→ TASK DIRECTIONS
Pull out each line of the rows that contains the word "drizzle", copying those lines in full.

Dataset records:
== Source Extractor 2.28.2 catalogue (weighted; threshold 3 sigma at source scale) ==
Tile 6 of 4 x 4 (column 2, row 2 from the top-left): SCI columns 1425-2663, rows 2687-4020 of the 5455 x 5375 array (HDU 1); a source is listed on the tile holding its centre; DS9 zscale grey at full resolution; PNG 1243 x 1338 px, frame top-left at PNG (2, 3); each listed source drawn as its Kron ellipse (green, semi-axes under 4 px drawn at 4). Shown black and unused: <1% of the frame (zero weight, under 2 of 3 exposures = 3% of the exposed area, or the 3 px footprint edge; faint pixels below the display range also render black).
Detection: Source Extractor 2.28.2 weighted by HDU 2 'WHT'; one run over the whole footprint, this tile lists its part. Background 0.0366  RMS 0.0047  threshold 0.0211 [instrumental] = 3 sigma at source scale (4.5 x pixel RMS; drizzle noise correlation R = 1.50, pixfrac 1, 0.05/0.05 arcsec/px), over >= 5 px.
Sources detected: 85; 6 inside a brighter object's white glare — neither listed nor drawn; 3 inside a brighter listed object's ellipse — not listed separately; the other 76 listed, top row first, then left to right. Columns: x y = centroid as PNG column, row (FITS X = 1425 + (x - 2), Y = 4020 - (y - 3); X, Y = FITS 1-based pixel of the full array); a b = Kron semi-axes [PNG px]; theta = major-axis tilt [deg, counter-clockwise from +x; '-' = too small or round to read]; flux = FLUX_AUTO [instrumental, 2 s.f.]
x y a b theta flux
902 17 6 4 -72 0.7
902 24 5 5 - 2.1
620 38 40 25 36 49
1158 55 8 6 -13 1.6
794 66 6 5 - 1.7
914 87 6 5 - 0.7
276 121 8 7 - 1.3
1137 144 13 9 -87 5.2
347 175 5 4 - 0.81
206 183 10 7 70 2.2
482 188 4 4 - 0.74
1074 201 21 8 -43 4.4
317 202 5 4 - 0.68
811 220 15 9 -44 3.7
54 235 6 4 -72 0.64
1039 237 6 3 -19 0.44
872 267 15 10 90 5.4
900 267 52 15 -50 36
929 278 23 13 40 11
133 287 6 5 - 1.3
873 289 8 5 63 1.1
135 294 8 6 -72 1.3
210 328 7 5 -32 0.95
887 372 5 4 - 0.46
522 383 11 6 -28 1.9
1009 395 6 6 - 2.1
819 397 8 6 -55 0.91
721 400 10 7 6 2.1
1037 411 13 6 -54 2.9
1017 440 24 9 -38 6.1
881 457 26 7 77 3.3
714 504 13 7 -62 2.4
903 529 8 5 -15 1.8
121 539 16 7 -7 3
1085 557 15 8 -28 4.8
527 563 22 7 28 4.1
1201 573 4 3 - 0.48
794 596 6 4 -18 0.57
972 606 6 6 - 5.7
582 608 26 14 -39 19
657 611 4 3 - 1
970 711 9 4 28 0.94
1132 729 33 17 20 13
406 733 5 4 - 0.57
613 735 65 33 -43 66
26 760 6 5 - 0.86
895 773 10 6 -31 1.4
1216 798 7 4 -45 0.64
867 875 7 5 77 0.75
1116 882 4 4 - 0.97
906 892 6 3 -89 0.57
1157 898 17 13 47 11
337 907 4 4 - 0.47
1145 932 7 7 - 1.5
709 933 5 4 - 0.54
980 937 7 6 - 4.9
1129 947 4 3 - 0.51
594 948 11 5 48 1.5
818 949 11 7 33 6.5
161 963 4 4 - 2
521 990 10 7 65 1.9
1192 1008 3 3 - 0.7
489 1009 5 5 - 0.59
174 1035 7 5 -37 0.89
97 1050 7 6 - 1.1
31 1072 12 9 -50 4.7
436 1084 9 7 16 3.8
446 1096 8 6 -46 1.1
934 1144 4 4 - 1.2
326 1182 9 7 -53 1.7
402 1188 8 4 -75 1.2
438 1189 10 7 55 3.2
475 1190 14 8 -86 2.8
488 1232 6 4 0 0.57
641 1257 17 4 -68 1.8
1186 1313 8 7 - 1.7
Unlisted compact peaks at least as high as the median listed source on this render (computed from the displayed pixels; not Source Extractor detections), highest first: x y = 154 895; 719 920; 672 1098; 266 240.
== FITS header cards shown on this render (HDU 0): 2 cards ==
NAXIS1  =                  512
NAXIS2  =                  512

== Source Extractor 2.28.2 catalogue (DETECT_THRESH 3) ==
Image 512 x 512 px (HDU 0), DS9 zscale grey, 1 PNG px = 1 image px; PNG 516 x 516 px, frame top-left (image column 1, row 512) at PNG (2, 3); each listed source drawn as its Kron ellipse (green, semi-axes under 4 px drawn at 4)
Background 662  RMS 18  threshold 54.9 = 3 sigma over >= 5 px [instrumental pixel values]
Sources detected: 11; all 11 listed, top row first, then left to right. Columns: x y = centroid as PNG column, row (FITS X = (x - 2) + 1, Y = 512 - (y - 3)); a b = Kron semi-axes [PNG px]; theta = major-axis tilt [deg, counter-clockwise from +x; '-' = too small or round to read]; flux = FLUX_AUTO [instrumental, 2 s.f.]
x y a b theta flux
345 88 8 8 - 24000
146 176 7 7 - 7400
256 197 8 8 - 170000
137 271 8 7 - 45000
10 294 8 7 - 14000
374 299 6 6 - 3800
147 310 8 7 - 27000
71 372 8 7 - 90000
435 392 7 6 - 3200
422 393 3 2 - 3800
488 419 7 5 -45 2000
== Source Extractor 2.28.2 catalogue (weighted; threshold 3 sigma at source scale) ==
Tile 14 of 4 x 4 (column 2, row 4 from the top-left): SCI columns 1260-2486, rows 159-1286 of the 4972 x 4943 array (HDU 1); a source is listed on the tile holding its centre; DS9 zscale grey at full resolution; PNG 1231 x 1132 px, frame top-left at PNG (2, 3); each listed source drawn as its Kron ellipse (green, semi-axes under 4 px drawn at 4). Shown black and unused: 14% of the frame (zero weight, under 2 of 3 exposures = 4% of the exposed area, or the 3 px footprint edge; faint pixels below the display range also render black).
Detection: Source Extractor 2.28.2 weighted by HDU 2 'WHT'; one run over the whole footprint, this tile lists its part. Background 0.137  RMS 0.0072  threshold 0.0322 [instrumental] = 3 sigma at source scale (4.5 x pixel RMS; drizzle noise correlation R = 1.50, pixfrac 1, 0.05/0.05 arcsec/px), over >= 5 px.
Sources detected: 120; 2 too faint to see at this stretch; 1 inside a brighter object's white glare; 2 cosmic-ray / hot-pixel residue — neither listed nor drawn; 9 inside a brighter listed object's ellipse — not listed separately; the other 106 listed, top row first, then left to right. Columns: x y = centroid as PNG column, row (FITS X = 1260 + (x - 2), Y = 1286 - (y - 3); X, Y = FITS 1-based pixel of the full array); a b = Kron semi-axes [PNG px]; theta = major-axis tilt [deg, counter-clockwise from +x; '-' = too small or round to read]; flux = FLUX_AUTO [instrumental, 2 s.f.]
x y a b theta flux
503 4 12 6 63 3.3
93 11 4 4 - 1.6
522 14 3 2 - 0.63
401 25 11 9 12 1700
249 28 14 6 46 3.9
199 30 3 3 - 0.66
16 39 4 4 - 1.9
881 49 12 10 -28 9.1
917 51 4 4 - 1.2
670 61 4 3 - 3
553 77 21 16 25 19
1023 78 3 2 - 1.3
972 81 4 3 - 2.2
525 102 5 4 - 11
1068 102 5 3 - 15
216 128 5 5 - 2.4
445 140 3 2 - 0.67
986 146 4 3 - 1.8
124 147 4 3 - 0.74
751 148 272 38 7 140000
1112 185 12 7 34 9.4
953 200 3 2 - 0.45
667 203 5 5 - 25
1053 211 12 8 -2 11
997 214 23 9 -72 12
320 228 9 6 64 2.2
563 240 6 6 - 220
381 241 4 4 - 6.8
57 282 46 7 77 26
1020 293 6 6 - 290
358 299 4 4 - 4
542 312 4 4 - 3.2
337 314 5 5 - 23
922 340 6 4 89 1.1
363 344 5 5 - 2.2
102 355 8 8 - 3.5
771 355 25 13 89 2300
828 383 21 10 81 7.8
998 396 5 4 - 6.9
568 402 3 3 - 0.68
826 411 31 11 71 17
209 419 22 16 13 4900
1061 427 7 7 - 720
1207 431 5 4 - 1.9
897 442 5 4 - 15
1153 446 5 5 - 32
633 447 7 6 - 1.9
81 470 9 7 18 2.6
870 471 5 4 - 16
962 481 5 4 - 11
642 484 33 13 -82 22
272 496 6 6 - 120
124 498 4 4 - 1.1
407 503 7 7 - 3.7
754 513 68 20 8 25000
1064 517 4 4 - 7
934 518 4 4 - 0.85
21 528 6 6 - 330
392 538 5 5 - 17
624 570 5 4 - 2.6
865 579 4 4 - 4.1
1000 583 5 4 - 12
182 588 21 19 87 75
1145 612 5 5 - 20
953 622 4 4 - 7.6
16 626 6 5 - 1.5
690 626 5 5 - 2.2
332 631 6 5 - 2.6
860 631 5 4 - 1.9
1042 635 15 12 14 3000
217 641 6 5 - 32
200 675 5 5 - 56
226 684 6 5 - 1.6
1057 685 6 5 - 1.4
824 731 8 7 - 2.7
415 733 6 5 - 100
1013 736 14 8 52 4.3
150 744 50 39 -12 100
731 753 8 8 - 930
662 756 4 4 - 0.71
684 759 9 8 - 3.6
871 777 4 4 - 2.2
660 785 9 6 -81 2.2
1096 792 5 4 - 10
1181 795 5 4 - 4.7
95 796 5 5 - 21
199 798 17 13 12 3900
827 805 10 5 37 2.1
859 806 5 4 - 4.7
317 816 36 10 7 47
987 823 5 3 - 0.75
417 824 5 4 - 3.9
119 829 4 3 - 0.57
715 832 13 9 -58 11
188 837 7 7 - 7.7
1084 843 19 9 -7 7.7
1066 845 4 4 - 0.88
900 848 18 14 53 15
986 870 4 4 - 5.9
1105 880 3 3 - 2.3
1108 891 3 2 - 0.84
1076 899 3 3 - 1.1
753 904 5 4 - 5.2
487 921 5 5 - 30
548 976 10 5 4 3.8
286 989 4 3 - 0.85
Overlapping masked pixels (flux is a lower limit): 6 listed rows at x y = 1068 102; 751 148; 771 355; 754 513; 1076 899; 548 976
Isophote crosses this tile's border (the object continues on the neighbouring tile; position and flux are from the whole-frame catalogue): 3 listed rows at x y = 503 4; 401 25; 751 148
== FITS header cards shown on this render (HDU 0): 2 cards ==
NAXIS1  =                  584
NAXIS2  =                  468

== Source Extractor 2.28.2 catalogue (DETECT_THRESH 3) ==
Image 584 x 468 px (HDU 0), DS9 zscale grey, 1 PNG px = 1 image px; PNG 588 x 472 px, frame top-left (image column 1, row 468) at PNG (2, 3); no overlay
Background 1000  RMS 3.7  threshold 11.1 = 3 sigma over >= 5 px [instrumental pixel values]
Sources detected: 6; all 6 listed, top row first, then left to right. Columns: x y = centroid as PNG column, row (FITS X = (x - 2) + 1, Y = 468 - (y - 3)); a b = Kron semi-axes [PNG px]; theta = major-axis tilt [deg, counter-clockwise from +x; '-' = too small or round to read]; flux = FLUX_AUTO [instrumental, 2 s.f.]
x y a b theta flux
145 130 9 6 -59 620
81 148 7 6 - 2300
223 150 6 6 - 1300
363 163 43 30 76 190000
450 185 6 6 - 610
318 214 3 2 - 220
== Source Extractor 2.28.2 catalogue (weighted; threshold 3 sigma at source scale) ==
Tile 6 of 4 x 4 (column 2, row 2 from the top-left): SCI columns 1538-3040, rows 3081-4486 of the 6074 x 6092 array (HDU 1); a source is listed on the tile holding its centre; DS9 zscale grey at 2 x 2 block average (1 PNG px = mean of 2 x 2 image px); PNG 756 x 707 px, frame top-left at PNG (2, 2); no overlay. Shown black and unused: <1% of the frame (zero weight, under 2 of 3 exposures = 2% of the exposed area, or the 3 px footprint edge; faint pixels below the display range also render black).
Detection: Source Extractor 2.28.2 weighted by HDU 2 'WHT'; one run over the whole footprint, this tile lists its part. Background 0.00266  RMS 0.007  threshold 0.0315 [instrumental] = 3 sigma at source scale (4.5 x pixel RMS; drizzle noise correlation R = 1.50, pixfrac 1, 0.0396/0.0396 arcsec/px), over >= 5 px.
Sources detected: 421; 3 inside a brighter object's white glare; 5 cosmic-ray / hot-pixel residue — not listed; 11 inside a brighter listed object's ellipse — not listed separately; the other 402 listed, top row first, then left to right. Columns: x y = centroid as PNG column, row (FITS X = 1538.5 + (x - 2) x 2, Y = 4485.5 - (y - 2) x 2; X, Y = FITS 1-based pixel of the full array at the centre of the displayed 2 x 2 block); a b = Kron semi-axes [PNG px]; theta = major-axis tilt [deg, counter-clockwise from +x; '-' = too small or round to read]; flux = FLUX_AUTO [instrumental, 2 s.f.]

→ SOLVED PROBLEM
Detection: Source Extractor 2.28.2 weighted by HDU 2 'WHT'; one run over the whole footprint, this tile lists its part. Background 0.0366  RMS 0.0047  threshold 0.0211 [instrumental] = 3 sigma at source scale (4.5 x pixel RMS; drizzle noise correlation R = 1.50, pixfrac 1, 0.05/0.05 arcsec/px), over >= 5 px.
Detection: Source Extractor 2.28.2 weighted by HDU 2 'WHT'; one run over the whole footprint, this tile lists its part. Background 0.137  RMS 0.0072  threshold 0.0322 [instrumental] = 3 sigma at source scale (4.5 x pixel RMS; drizzle noise correlation R = 1.50, pixfrac 1, 0.05/0.05 arcsec/px), over >= 5 px.
Detection: Source Extractor 2.28.2 weighted by HDU 2 'WHT'; one run over the whole footprint, this tile lists its part. Background 0.00266  RMS 0.007  threshold 0.0315 [instrumental] = 3 sigma at source scale (4.5 x pixel RMS; drizzle noise correlation R = 1.50, pixfrac 1, 0.0396/0.0396 arcsec/px), over >= 5 px.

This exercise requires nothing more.